Assomption 2020
La première créature à entrer « corps et âme » (de tout son être) dans l’espace et le temps du Créateur ne pouvait être que celle qui avait consenti à ce que le divin passe dans l’humain : espace vital donné par la terre au ciel, la Vierge-Mère devient le germe et les prémices d’une création transfigurée. Dans la foi de l’Eglise, Marie est désormais au-delà de la mort et du jugement, dans cette dimension autre de l’existence à laquelle nous ne savons donner de nom, si ce n’est « ciel ». (Enzo Bianchi, Donner sens au temps, Bayard 2004, p. 140)
Pardon de partir si vite dans les hauteurs et les profondeurs du mystère de l’Assomption de Marie, mais cela nous évitera de nous perdre dans les sinuosités de la réalité inimaginable du dessein de Dieu sur le monde, sur l’homme.Dieu veut, de toute éternité, que Sa création parvienne à son plein achèvement, et cette plénitude de Vie, qui est une longue germination, une lente croissance, advient par le passage avec le Christ, de la mort à la Vie : mort à tout ce qui, de notre humanité, est caduc, pour accéder à la plénitude de la Vie en Dieu. La création tout entière gémit maintenant encore dans les douleurs de l’enfantement, écrit saint Paul. Elle n’est pas la seule : nous aussi, qui possédons les prémices de l’Esprit, nous gémissons intérieurement, attendant l’adoption, la délivrance pour notre corps. Car nous avons été sauvés, mais c’est en espérance. (Ro 8, 22-24)
Marie a été choisie pour donner corps à ce dessein d’amour. En donnant la vie à Jésus, le Fils de Dieu, elle entraine avec elle toute l’humanité dans ce passage de l’humain au divin : en elle toute l’humanité devient le berceau de Dieu ; avec elle, Dieu devient l’avenir, le présent donc, de l’homme.
Partant de cet acte de foi, nous ne pouvons plus pressurer la terre, l’épuiser, la polluer, pour notre seul profit ; nous ne pouvons plus la soupçonner d’être un lieu de perdition ; nous ne pouvons plus regarder notre corps comme un ennemi ou une gêne ; nous ne pouvons plus l’utiliser comme un objet de plaisir, ou un outil de production ; nous ne pouvons plus voir dans les autres des concurrents ou des ennemis ; nous ne pouvons plus nous comporter en dominateurs ou en accapareurs ; nous ne pouvons plus jouer aux demi-dieux, maîtres de la vie et de notre destin, quand ce n’est pas du destin des autres…

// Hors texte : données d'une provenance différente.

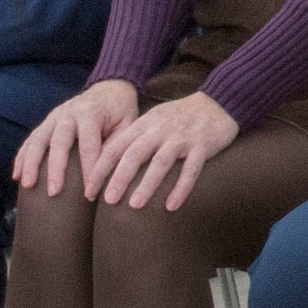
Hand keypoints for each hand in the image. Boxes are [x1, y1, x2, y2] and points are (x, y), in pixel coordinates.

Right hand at [13, 78, 140, 196]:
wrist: (110, 88)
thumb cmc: (121, 111)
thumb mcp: (128, 124)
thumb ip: (117, 145)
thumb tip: (106, 174)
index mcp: (91, 112)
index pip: (89, 145)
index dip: (89, 171)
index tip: (90, 194)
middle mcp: (69, 112)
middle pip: (59, 141)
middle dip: (55, 168)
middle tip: (53, 192)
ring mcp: (54, 116)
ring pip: (38, 139)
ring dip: (31, 163)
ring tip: (27, 185)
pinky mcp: (47, 122)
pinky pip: (31, 140)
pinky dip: (23, 157)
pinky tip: (17, 176)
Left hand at [87, 90, 238, 211]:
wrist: (219, 102)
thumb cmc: (182, 117)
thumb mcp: (155, 121)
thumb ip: (135, 138)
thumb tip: (110, 166)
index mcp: (144, 124)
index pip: (115, 147)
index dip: (100, 169)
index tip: (88, 192)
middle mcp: (160, 130)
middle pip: (134, 154)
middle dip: (119, 178)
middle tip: (107, 201)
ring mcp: (181, 137)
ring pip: (160, 162)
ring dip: (147, 184)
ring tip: (135, 206)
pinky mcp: (202, 146)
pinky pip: (191, 169)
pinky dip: (181, 188)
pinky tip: (172, 206)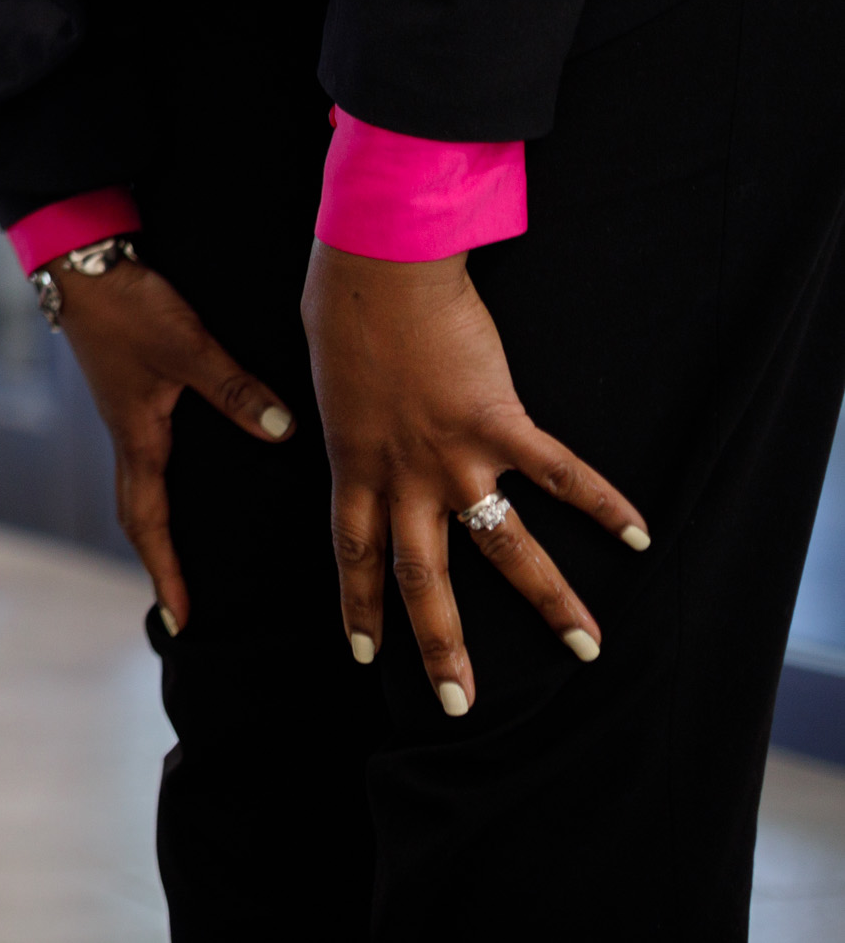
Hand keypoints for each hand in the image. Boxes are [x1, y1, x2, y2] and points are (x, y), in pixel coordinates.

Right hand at [48, 253, 296, 631]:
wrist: (79, 259)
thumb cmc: (126, 303)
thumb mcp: (185, 345)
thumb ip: (233, 388)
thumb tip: (281, 433)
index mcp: (138, 435)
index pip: (148, 522)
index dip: (165, 573)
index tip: (181, 621)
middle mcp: (129, 433)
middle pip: (138, 514)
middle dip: (157, 562)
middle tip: (177, 607)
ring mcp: (127, 411)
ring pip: (141, 485)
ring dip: (156, 526)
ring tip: (181, 555)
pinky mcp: (131, 388)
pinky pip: (147, 455)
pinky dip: (162, 485)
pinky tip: (186, 478)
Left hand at [303, 243, 648, 714]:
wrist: (379, 265)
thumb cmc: (344, 310)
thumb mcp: (330, 381)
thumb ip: (348, 421)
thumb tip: (349, 430)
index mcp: (354, 465)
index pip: (355, 555)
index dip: (362, 608)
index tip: (368, 656)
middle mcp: (404, 475)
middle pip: (424, 580)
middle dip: (442, 646)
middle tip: (463, 704)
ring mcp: (455, 454)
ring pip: (505, 547)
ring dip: (549, 602)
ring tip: (587, 648)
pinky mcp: (500, 421)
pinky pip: (560, 473)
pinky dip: (602, 503)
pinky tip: (640, 535)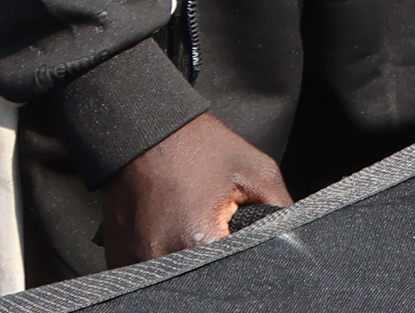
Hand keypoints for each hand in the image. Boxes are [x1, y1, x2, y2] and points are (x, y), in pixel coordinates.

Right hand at [101, 111, 288, 263]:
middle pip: (203, 282)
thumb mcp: (257, 172)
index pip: (233, 278)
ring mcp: (133, 262)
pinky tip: (174, 235)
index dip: (244, 265)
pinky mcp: (118, 260)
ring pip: (174, 280)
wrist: (144, 133)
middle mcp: (160, 260)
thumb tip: (295, 244)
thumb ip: (281, 213)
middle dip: (219, 267)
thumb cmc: (200, 148)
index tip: (239, 242)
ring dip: (191, 265)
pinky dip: (166, 263)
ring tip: (195, 230)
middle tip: (220, 233)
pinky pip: (150, 274)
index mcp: (198, 242)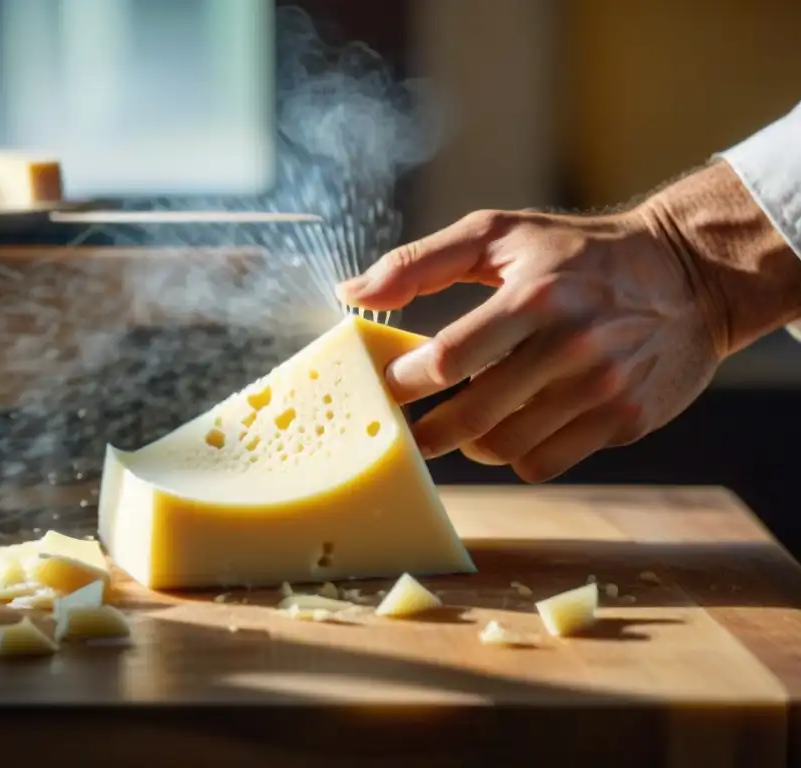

Car la terre est l’œuvre de Dieu, au service de l’homme certes, mais promise, elle aussi, à être recréée ; elle mérite d’être soignée, nourrie, pour donner le fruit dont l’homme besoin et l’accompagner sur le chemin d’éternité que Dieu lui promet. Dieu, pour cela, a fait Alliance avec lui, sa créature ; Il le destine à partager Sa gloire, celle même dont le Christ a hérité à Pâques ; l’homme ne pourra jamais se donner cette plénitude de Vie ; l’argent, le pouvoir, le savoir, la technique, la science ne seront jamais des buts, ne procureront jamais que des soucis et de l’insatisfaction : ils disparaîtront… Restera toujours l’homme et sa soif de reconnaissance et d’amour que Dieu seul peut combler et dont il comble, en premier, Marie qui lui a tout donné d’elle-même.
L’Assomption de la Mère de Dieu est le gage de notre propre destinée, à tous ; elle n’est pas une faveur faite à Marie, qui nous laisserait indifférents, peut-être simplement admiratifs ; elle nous engage à adopter un tout autre comportement dans le quotidien, un tout autre regard sur les personnes que nous croisons ou avec qui nous vivons, une tout autre approche des situations que nous rencontrons, un tout autre jugement sur l’actualité et les événements auxquels nous sommes affrontés…
Marie est la terre du ciel, chante une hymne de la liturgie orthodoxe. Puissions-nous tous ensemble, par l’unité, la paix et la justice auxquelles nous aspirons et pour lesquelles nous œuvrons, devenir cette terre où se reflète le ciel, pour qu’un jour, totalement transfigurés dans le Christ, chantant Magnificat avec Marie, nous devenions eucharistie, le corps total du Christ ressuscité.